Si vede che non era destino, Daniele Petruccioli espone e umanizza le fragilità di Maria, la madre esclusa dalla Trinità

by Giorgia Ruggiero

Se c’è una donna che ha modellato le redini della cultura occidentale, quella è Maria – la Maria più famosa di tutte – la madre di Gesù. Eppure di questa donna, malgrado la sua influenza epocale, sappiamo molto poco. Paradosso figlio della Storia: come spesso accade – di fatto – le grandi donne, seppur siano grandi, sono vittime di un’ombra colossale sulle loro imprese, perché prima di loro e dei loro passi ci sono sempre quelli dei grandi uomini che hanno accompagnato. Maria è esclusa anche dal padre, figlio, e spirito santo. E la madre?

Daniele Petruccioli, attore e traduttore, dà spazio alla luce trascurata di Maria, al suo io, come se le stesse dando modo di spiegarsi, di sentirsi parte delle narrazioni religiose, attraverso un libro del tutto laico: Si vede che non era destino.

Era difficilissimo non risultare dissacrante, tuttavia Petruccioli riesce nell’impresa, pur riportando sulla terra e umanizzando una santa.

È proprio questo il motore della potenza di questo libro: esporre la fragilità, l’umanità di Maria. Sentire che la mamma dell’uomo più grande di tutti i tempi ha dolori e drammi contemporanei alle nostre vite, è effettivamente un istantaneo modo di darle ascolto, di empatizzare con lei.

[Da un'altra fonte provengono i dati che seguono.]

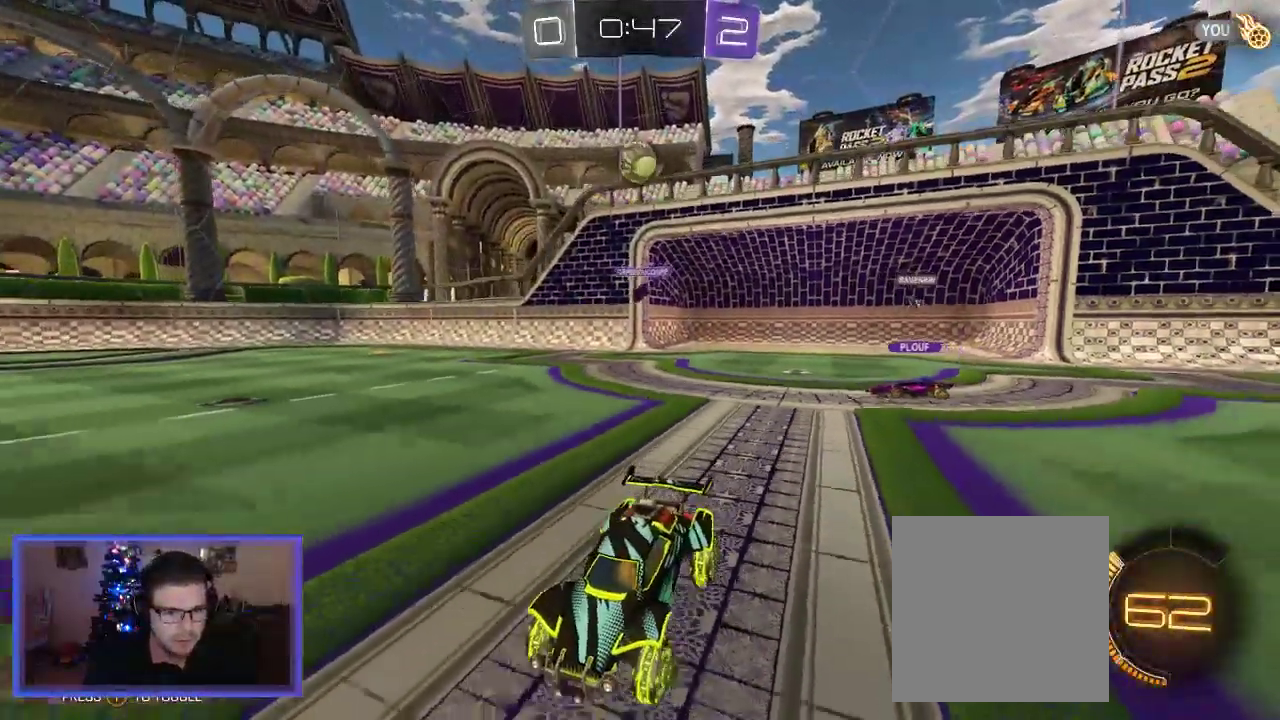
{"buttons": ["R2"], "left_stick": "down-right", "right_stick": "center", "events": [[200, "X", "up"], [267, "R2", "down"]]}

Ed è inevitabile, perché in Si vede che non era destino Maria si racconta sin da bambina: è già da quell’infanzia poco placida che inizia ad aver contezza di non essere come gli altri, di vedere cose che gli altri non vedono. Sono solo i sintomi di quello che già portava nel nome, nel grembo, sul viso: è il destino. Nel libro si chiama Argento. Maria, sin da piccola, a volte si addormenta e piomba in questo mondo diverso che è fatto di bambini, di pace – appunto – d’argento.

Ti senti un po’ sbagliata, un po’ malata, se vedi cose che vedi solo tu e gli altri no, e che ti sembrano più vere delle cose che vedono tutti gli altri. Mi piacerebbe tanto essere come tutti gli altri. Ma si vede che non era destino.”

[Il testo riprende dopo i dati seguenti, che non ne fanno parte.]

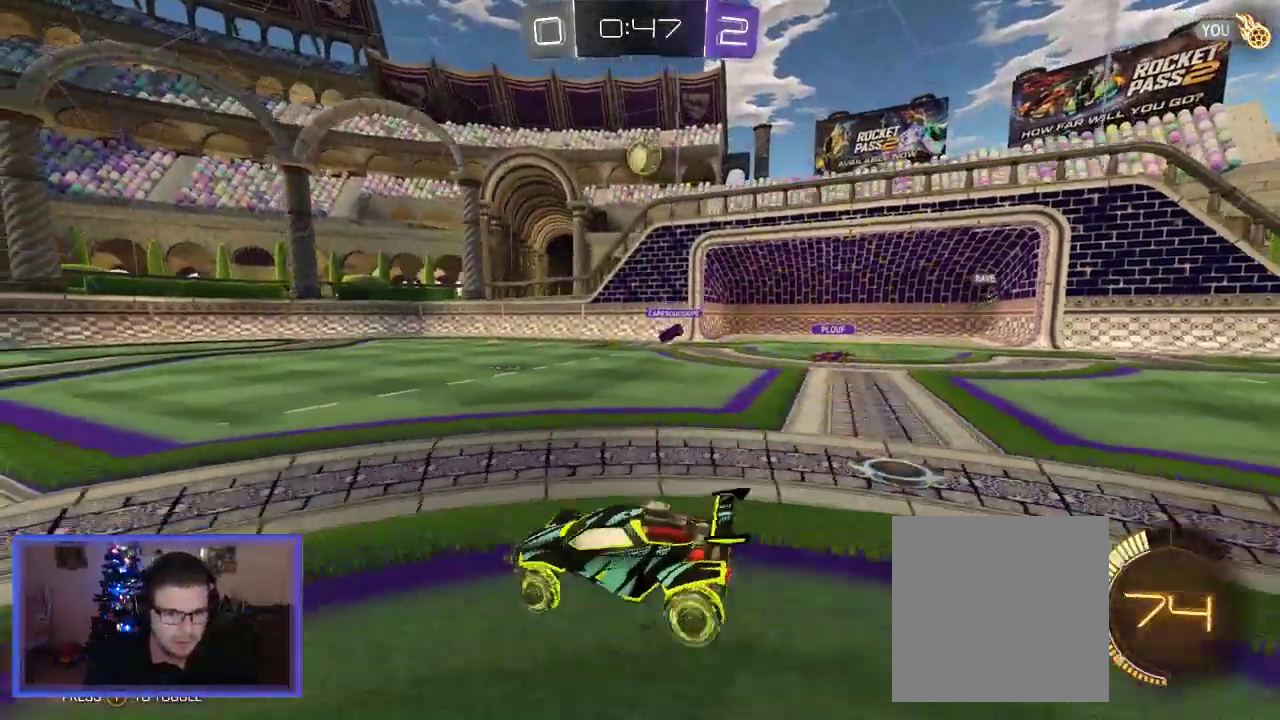
{"buttons": ["R2"], "left_stick": "left", "right_stick": "center", "events": [[367, "left_stick", "center"], [467, "left_stick", "left"]]}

È con quest’argento che continuerà a confrontarsi per il resto del viaggio, anche dopo aver fatto i conti con la perdita dell’amore della sua vita, Giuseppe, un uomo buono e comprensivo. Soprattutto nei confronti di Ieshua, Gesù.

È ribelle, Ieshua, si mette contro i sacerdoti, contro i poteri: Maria lo sa di avergli donato inconsapevolmente la stessa sensibilità che l’aveva caratterizzata per tutta la sua infanzia, le sue voci, i bambini, l’argento.

Lo comprende poco, ma ascolta i suoi silenzi. Perché lo ama, è suo figlio. Spererà che non sia lui sulla croce, ma il mondo Ieshua voleva cambiarlo.

Maria è umana, e persino la scena del parto, mai raccontata da nessuna parte nella sua sofferenza, la umanizza fino allo sfinimento, dà finalmente senso alla citazione frutto del suo seno, perché adesso la vediamo, la sentiamo, quella madre.

È già mio figlio. Sono tutti, siete tutti figli miei.”